WORK ITEM. Find each line of the entries with the string "словарь", please, and copy it.

[Saved data entries]
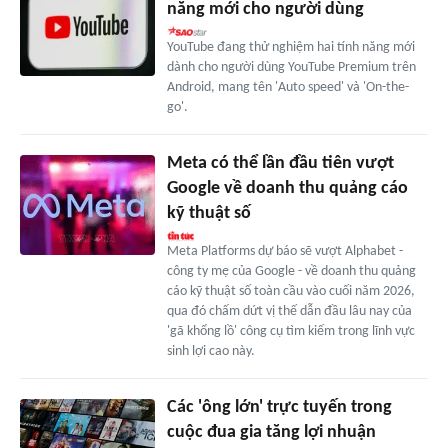
năng mới cho người dùng
YouTube đang thử nghiệm hai tính năng mới
dành cho người dùng YouTube Premium trên
Android, mang tên 'Auto speed' và 'On-the-
go'.
Meta có thể lần đầu tiên vượt
Google về doanh thu quảng cáo
kỹ thuật số
Meta Platforms dự báo sẽ vượt Alphabet -
công ty mẹ của Google - về doanh thu quảng
cáo kỹ thuật số toàn cầu vào cuối năm 2026,
qua đó chấm dứt vị thế dẫn đầu lâu nay của
'gã khổng lồ' công cụ tìm kiếm trong lĩnh vực
sinh lợi cao này.
Các 'ông lớn' trực tuyến trong
cuộc đua gia tăng lợi nhuận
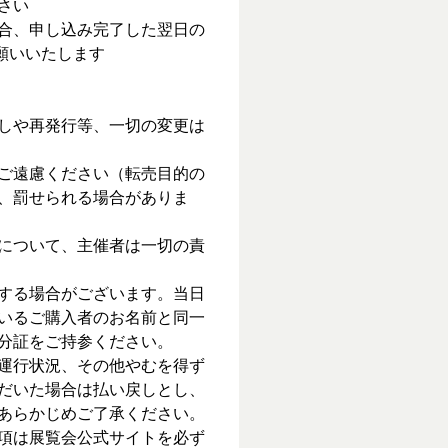
さい
合、申し込み完了した翌日の
お願いいたします
しや再発行等、一切の変更は
ご遠慮ください（転売目的の
、罰せられる場合がありま
について、主催者は一切の責
する場合がございます。当日
いるご購入者のお名前と同一
分証をご持参ください。
運行状況、その他やむを得ず
だいた場合は払い戻しとし、
あらかじめご了承ください。
項は展覧会公式サイトを必ず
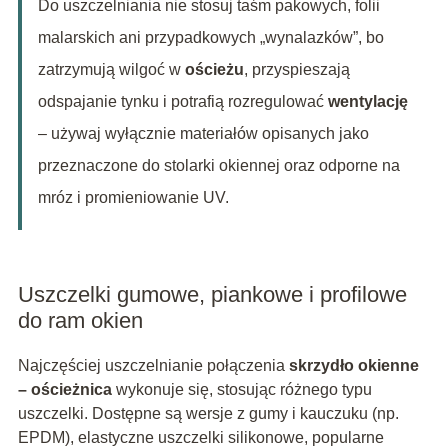
Do uszczelniania nie stosuj taśm pakowych, folii
malarskich ani przypadkowych „wynalazków”, bo
zatrzymują wilgoć w
ościeżu
, przyspieszają
odspajanie tynku i potrafią rozregulować
wentylację
– używaj wyłącznie materiałów opisanych jako
przeznaczone do stolarki okiennej oraz odporne na
mróz i promieniowanie UV.
Uszczelki gumowe, piankowe i profilowe
do ram okien
Najczęściej uszczelnianie połączenia
skrzydło okienne
– ościeżnica
wykonuje się, stosując różnego typu
uszczelki. Dostępne są wersje z gumy i kauczuku (np.
EPDM), elastyczne uszczelki silikonowe, popularne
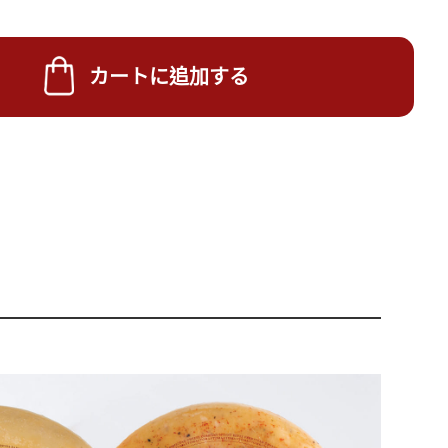
カートに追加する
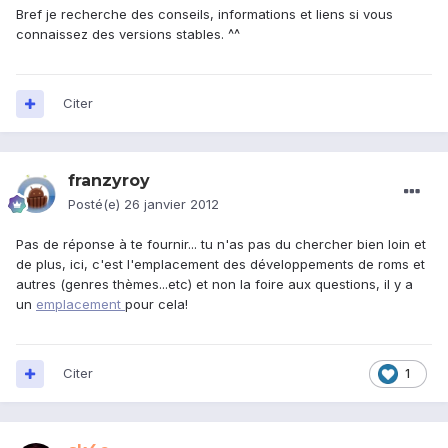
Bref je recherche des conseils, informations et liens si vous
connaissez des versions stables. ^^
Citer
franzyroy
Posté(e)
26 janvier 2012
Pas de réponse à te fournir... tu n'as pas du chercher bien loin et
de plus, ici, c'est l'emplacement des développements de roms et
autres (genres thèmes...etc) et non la foire aux questions, il y a
un
emplacement
pour cela!
Citer
1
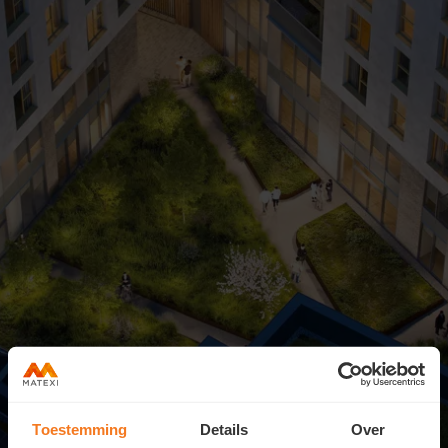
Toestemming
Details
Over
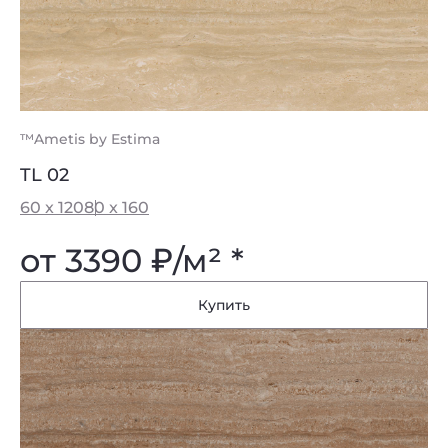
™Ametis by Estima
TL 02
60 x 120
80 x 160
от 3390
₽
/м² *
Купить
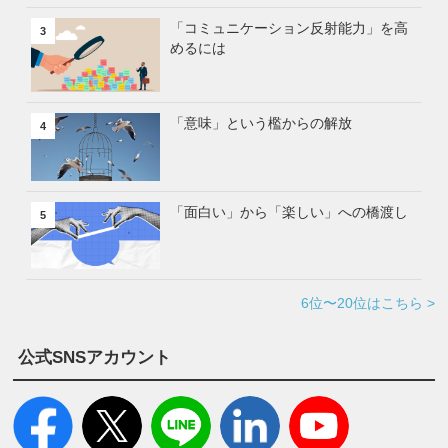
「コミュニケーション反射能力」を高
3
めるには
「意味」という檻からの解放
4
「面白い」から「楽しい」への橋渡し
5
6位〜20位はこちら >
公式SNSアカウント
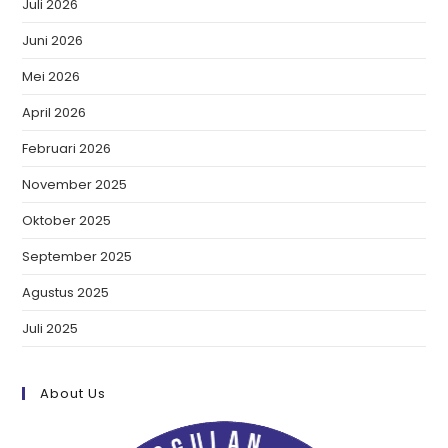
Juli 2026
Juni 2026
Mei 2026
April 2026
Februari 2026
November 2025
Oktober 2025
September 2025
Agustus 2025
Juli 2025
About Us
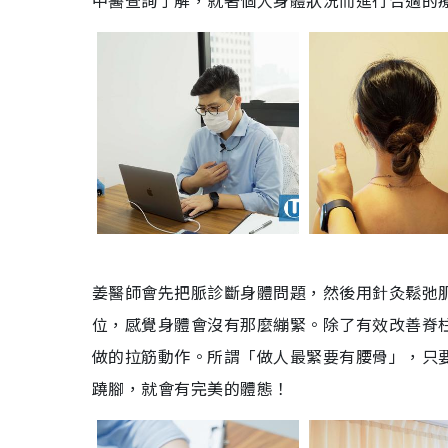
姜醫師會先把脈診斷身體問題，然後用針灸鬆弛
位，
感覺身體會沒有那麼繃緊。
除了
有效改善脊
做的拉筋動作。
所謂
「
做人
最緊要有腰骨
」
，只
蹺腳，
就會有完美的體態！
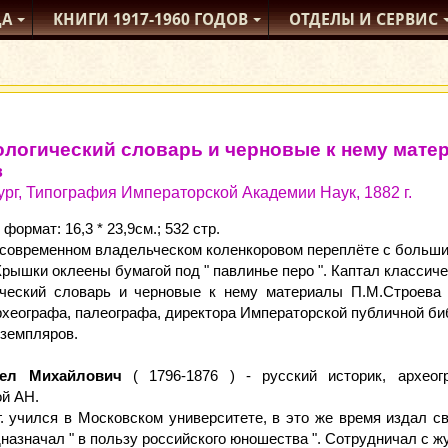
ДА
КНИГИ
1917-1960
ГОДОВ
ОТДЕЛЫ
И СЕРВИС
логический словарь и черновые к нему мате
в
ург, Типография Императорской Академии Наук, 1882 г.
ормат: 16,3 * 23,9см.; 532 стр.
 современном владельческом коленкоровом переплёте с больши
Крышки оклеены бумагой под " павлинье перо ". Каптал классиче
ческий словарь и черновые к нему материалы П.М.Строева 
рхеографа, палеографа, директора Императорской публичной би
кземпляров.
вел Михайлович
( 1796-1876 ) - русский историк, археог
ой АН.
г. учился в Московском университете, в это же время издал св
назначал " в пользу российского юношества ". Сотрудничал с жу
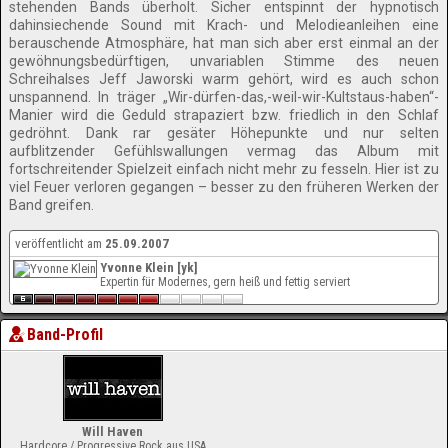
stehenden Bands überholt. Sicher entspinnt der hypnotisch
dahinsiechende Sound mit Krach- und Melodieanleihen eine
berauschende Atmosphäre, hat man sich aber erst einmal an der
gewöhnungsbedürftigen, unvariablen Stimme des neuen
Schreihalses Jeff Jaworski warm gehört, wird es auch schon
unspannend. In träger „Wir-dürfen-das,-weil-wir-Kultstaus-haben“-
Manier wird die Geduld strapaziert bzw. friedlich in den Schlaf
gedröhnt. Dank rar gesäter Höhepunkte und nur selten
aufblitzender Gefühlswallungen vermag das Album mit
fortschreitender Spielzeit einfach nicht mehr zu fesseln. Hier ist zu
viel Feuer verloren gegangen – besser zu den früheren Werken der
Band greifen.
veröffentlicht am
25.09.2007
Yvonne Klein [yk]
Expertin für Modernes, gern heiß und fettig serviert
Band-Profil
Will Haven
Hardcore / Progressive Rock aus USA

ANSWER TO THE PROBLEM.
логический словарь и черновые к нему мате
ческий словарь и черновые к нему материалы П.М.Строева 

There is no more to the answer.